As a perfect lead-in to our event with Jeneanne Rae next week, I presented our work on the Primary Care Practice of the Future to the Art and Science of Services conference. A diverse group of folks gathered to swim in the emerging body of knowledge around Services Design - academics and practitioners from around the world, spanning design, marketing, IT, and operations research. What unified them was the understanding that the design, management and innovation of services is not well understood, not like we understand the product world.

Lillian Wu from IBM Research kicked off the conference with an honest look at IBM's work-in-progress around collaboration, innovation, and new services design. Through examples like IBM ThinkPlace, the Vassar Brothers Medical Center, the NYPD Real Time Crime Center, and Partner Networks in Second Life, she illustrated IBM's key findings and challenges so far.

Wu is a mathematician by training, and came to the topic of how we collaborate to create services by accident. IBM has been leading the effort to stimulate universities and companies to understand how services are conceived, launched and improved. This makes sense, since the lions share of IBM's profit has shifted to software and services.

Wu observed that we still design for users, not end customers, and this is a real problem. So many of the important pieces in services design are invisible: relationships, networks, heuristics, decision models, and variations among individual customers.

How can we describe these invisible pieces? She proposes that a bilingualism is needed, that bridges the gap between the needs and objectives described by business people, and the limits and structures described by technologists. This "bilingual architecture" would create common language around business intent, human systems, technology bridges, and technology architectures. Common languages are nothing new, but this Innovation Esperanta is critical to success for a complex multicultural organization like IBM.

IBM's best example of this bilingualism is ThinkPlace, an online innovation commons, where IBM'ers can advance new ideas by collaborating across the far-flung reaches of the 100,000 participants. ThinkPlace originated in 2002, when CEO Sam Palmisiano ran an online innovation jam, and 50,000 IBM'ers showed up. Palmisiano realized that great ideas were being left on the table, because they had no way of being noticed and resourced. His view was that every IBM'er should have an opportunity to innovate...but what would that mean?

ThinkPlace is IBM's ongoing experiment in this area. With 100,000 participants and over 100 ideas that were resourced and considered "wins", ThinkPlace is both a success and a work-in-progress. Essentially an online community for ideas, any IBM'er can submit and describe an innovative idea, and any other IBM'er can help shape and advance that idea into an innovative solution. The innovations which gain the most attention traction in ThinkPlace are resourced, prototyped, and launched.

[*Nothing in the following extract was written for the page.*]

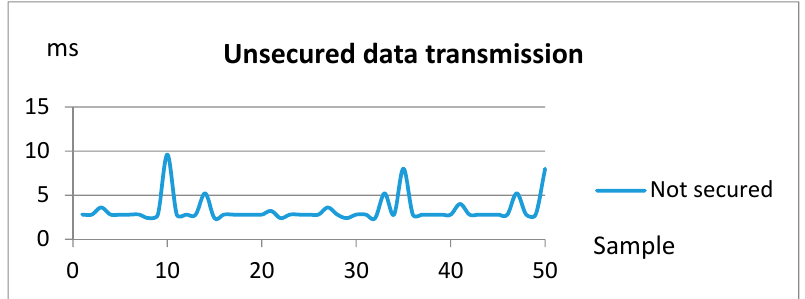
Figure 18. Performance measurements with unsecured data transmission. Figure 18 . Performance measurements with unsecured data transmission. Figure 18 . Performance measurements with unsecured data transmission.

The most critical role to ThinkPlace has been the Catalyst. Catalysts are business unit executives who can spot hot ideas, make matches with other IBM resources, and get effort and funding assigned to an emergent innovation. Without a catalyst, innovations don't rise above the muck. IBM's critical catalyst role is very similar to the "Prophet" role in BIF member RITE Solutions Idea Market, which has been covered by MSNBC and NYT.

Lillian Wu points out that IBM must always be in beta with these approaches, organic, interactive and adaptable. As a company that forcibly broke from "the way things are done around here" to re-invent itself, IBM will have to keep using tools like ThinkPlace and SecondLife to stay on its toes.